Business

Cedar Rapids business development program will focus on 'non-traditional entrepreneurs'

GoDaddy and Jane Boyd Community House launched their initiative Tuesday

Antwan Hodges (left) and Arnold Smith stand outside the Paul Engle Center in Cedar Rapids Tuesday, April 25, 2017. Hodges and Smith are organizing a local chapter of NFL Flag, a youth flag football organization. (Matthew Patane/The Gazette)
Antwan Hodges (left) and Arnold Smith stand outside the Paul Engle Center in Cedar Rapids Tuesday, April 25, 2017. Hodges and Smith are organizing a local chapter of NFL Flag, a youth flag football organization. (Matthew Patane/The Gazette)

CEDAR RAPIDS — A new Wellington Heights-based business development initiative will focus on “breaking down barriers” for Cedar Rapids’ non-traditional entrepreneurs, organizers said Tuesday.

Representatives for GoDaddy and the Jane Boyd Community House officially rolled out the Cedar Rapids Entrepreneurial Program, billing it as the city’s first neighborhood start-up accelerator. CREP will operate out of the Paul Engle Center, 1600 Fourth Ave. SE, in the Wellington Heights neighborhood.

━━━

=== Exercise 1 ===
For each statement, say whether it agrees with the article about the Cedar Rapids entrepreneurial program. Answer yes or no and quote the words from the article that settle it. (a) The program will be based at the Paul Engle Center. (b) Organizers called it the city's second neighborhood start-up accelerator. (c) GoDaddy and the Jane Boyd Community House launched the program.
=== Exercise 2 ===
Print the part of the article about the Cedar Rapids entrepreneurial program starting at "GoDaddy and Jane" and ending at "organizers said Tuesday.".
=== Exercise 3 ===
Carry on the article about the Cedar Rapids entrepreneurial program from where it stops.
The records below come from a different source than the article about the Cedar Rapids entrepreneurial program.

=== Data to examine ===
━━━

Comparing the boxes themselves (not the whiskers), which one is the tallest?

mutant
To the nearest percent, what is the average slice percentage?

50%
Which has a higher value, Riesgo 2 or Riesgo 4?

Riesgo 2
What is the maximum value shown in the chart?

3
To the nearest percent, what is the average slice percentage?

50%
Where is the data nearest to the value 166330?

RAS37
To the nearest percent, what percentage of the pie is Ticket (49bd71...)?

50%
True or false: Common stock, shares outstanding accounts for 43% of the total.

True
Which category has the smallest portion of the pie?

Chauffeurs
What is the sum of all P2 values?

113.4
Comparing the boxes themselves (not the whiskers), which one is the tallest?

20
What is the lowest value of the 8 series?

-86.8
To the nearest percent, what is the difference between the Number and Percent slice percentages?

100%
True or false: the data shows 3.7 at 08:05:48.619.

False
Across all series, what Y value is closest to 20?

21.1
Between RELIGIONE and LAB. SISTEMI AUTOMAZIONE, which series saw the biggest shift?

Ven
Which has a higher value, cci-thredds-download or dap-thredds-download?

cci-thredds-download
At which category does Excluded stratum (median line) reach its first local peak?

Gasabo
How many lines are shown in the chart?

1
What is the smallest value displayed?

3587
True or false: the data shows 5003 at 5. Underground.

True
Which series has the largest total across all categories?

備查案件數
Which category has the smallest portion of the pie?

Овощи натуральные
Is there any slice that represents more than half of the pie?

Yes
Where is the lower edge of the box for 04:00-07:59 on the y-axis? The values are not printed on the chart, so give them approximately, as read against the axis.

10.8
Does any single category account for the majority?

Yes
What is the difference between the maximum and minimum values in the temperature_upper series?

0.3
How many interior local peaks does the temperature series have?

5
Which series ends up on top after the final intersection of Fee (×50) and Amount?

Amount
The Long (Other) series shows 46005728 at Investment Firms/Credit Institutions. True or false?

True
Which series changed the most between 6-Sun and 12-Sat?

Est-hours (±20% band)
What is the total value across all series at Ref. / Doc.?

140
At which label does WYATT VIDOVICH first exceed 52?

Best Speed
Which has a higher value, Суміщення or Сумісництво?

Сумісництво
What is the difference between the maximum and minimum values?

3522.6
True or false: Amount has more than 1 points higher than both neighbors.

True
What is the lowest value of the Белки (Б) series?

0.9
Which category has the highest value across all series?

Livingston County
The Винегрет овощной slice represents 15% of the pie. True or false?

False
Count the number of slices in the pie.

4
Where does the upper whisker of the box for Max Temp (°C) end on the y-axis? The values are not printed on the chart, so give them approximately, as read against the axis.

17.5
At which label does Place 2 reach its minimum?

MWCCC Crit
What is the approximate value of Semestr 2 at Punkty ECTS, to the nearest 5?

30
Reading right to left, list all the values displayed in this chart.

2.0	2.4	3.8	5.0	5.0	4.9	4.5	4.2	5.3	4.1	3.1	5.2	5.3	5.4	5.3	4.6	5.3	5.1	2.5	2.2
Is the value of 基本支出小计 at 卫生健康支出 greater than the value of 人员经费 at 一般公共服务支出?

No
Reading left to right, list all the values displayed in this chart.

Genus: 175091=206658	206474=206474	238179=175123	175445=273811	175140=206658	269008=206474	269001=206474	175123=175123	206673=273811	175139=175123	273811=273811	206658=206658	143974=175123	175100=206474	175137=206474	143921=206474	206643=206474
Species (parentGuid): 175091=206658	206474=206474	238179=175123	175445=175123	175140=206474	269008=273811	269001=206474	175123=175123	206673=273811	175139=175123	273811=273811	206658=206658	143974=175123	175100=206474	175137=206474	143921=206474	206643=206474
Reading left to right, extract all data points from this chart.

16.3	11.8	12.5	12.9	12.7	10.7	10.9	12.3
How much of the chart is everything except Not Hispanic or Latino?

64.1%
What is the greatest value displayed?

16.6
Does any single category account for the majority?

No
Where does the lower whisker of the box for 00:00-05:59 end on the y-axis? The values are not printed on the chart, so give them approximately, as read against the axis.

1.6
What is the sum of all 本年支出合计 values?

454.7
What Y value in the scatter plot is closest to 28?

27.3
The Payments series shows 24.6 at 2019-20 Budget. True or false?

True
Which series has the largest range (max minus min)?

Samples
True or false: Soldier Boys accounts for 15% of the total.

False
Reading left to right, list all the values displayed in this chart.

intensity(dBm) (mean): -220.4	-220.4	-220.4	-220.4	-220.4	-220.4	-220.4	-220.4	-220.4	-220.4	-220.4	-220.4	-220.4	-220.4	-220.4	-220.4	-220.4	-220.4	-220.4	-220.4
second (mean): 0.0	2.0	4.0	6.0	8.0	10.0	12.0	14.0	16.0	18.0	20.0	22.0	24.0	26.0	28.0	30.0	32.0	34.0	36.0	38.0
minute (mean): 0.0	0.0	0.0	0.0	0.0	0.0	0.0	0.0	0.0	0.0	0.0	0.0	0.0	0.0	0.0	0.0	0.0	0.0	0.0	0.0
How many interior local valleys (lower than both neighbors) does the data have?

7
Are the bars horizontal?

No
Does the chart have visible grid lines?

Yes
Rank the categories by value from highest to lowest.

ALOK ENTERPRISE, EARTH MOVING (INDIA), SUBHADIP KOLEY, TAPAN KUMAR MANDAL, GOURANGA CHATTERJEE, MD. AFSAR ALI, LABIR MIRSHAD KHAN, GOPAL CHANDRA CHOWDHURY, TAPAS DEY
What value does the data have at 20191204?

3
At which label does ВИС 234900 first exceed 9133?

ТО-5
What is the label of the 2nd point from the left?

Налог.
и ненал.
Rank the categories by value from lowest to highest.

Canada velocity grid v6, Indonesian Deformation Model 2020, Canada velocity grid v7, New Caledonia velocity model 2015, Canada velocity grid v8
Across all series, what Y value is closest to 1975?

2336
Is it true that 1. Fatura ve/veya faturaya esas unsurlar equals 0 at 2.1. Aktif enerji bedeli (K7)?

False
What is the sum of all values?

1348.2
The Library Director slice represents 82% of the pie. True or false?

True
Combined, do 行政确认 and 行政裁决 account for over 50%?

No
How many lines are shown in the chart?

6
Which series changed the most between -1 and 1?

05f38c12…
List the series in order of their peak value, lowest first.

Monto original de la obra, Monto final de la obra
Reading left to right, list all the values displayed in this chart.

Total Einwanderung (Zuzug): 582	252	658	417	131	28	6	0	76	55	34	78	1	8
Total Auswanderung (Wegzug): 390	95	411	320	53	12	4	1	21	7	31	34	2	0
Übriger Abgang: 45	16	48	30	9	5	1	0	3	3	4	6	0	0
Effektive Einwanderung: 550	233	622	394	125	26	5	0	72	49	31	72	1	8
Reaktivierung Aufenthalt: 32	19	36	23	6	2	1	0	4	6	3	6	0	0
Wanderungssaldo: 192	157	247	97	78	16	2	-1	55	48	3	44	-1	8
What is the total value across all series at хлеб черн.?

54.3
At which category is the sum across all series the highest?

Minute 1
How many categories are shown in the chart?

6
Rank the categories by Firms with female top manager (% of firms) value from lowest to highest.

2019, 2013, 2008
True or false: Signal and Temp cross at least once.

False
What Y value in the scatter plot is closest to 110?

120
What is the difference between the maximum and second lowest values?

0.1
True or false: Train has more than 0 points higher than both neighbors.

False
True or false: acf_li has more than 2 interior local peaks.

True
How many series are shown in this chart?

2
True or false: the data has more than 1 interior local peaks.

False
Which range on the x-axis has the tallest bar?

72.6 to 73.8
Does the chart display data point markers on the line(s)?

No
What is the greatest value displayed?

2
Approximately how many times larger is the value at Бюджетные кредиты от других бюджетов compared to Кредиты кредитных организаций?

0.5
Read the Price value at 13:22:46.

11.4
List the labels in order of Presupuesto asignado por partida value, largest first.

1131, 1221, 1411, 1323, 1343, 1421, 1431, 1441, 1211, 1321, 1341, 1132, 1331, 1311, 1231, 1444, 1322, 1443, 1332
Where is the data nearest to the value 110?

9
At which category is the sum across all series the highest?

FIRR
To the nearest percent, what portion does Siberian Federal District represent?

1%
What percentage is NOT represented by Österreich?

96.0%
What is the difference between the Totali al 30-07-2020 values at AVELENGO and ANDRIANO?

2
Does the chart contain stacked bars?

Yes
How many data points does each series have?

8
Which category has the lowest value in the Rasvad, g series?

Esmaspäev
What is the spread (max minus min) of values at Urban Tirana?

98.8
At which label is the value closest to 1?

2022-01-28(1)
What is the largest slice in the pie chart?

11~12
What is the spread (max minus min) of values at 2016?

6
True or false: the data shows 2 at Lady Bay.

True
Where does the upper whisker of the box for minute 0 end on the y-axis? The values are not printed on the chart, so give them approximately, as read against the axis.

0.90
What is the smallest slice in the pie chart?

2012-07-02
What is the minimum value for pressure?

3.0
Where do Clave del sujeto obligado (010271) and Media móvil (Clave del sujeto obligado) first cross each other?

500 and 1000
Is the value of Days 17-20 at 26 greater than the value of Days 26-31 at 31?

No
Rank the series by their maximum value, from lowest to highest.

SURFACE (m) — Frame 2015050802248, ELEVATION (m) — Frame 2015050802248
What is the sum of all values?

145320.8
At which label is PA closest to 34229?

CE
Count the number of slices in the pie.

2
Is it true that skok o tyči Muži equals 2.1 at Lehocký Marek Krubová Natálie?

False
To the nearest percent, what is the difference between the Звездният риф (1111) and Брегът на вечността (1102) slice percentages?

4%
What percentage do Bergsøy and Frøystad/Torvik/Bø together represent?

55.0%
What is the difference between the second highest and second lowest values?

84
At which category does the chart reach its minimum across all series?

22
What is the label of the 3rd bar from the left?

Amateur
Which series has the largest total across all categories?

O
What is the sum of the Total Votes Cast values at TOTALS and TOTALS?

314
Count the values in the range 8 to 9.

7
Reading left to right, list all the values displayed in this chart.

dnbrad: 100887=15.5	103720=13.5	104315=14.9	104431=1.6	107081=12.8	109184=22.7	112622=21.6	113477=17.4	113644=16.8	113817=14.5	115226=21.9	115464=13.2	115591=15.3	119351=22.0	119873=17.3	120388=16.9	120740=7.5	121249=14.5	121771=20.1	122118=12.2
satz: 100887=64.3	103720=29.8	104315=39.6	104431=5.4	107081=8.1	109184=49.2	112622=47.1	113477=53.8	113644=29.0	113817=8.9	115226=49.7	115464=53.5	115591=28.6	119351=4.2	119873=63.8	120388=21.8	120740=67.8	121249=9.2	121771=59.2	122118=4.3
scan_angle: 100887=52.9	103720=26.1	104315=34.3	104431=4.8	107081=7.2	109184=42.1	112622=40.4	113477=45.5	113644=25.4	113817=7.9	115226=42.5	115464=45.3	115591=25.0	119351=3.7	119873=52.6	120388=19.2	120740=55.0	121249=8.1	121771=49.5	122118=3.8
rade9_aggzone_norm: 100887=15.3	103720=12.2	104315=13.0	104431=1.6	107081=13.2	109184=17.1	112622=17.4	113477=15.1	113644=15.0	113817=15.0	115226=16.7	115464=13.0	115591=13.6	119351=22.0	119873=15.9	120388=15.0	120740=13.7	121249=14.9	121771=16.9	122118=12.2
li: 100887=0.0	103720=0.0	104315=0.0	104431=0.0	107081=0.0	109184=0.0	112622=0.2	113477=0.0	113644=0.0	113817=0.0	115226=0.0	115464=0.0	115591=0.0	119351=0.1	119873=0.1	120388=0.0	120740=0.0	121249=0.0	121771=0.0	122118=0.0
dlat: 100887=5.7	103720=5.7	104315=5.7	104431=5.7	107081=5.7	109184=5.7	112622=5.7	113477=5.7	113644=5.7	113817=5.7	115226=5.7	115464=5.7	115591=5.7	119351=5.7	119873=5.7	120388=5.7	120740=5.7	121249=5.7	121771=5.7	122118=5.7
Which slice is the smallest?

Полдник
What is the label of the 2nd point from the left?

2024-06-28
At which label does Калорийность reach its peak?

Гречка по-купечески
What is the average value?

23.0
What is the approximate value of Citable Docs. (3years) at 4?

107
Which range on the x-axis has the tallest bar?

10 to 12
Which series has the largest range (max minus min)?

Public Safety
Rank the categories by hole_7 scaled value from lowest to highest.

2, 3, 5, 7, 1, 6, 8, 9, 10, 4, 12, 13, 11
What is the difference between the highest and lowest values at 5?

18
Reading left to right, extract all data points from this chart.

━━━

=== Expected answer 1 ===
(a) Yes: "CREP will operate out of the Paul Engle Center, 1600 Fourth Ave. SE"
(b) No: "billing it as the city’s first neighborhood start-up accelerator"
(c) Yes: "GoDaddy and Jane Boyd Community House launched their initiative Tuesday"

=== Expected answer 2 ===
GoDaddy and Jane Boyd Community House launched their initiative Tuesday

Antwan Hodges (left) and Arnold Smith stand outside the Paul Engle Center in Cedar Rapids Tuesday, April 25, 2017. Hodges and Smith are organizing a local chapter of NFL Flag, a youth flag football organization. (Matthew Patane/The Gazette)
Antwan Hodges (left) and Arnold Smith stand outside the Paul Engle Center in Cedar Rapids Tuesday, April 25, 2017. Hodges and Smith are organizing a local chapter of NFL Flag, a youth flag football organization. (Matthew Patane/The Gazette)

CEDAR RAPIDS — A new Wellington Heights-based business development initiative will focus on “breaking down barriers” for Cedar Rapids’ non-traditional entrepreneurs, organizers said Tuesday.

=== Expected answer 3 ===
It will focus on individuals with business ideas from the neighborhood and surrounding communities.

“Why Wellington Heights? Because Wellington Heights is in need of this,” Program Coordinator Selinya Carew said.

CREP will offer business development workshops and networking opportunities. It also will provide child care and transportation, the lack of which organizers said can bar prospective founders from taking the leap.

“This program will provide our non-traditional entrepreneurs and under-resourced communities with the capital, with the network, with the social and digital media presence, and also with the ability to not only start, but to actually grow” their businesses, said Dorice Ramsey, executive director of Jane Boyd. a not-for-profit community service organization.

CREP will run two, five-month cohorts starting May 2017 and November 2017. Organizers said they plan to recruit 50 entrepreneurs during that time, including 30 “budding” entrepreneurs and 20 “established” ones.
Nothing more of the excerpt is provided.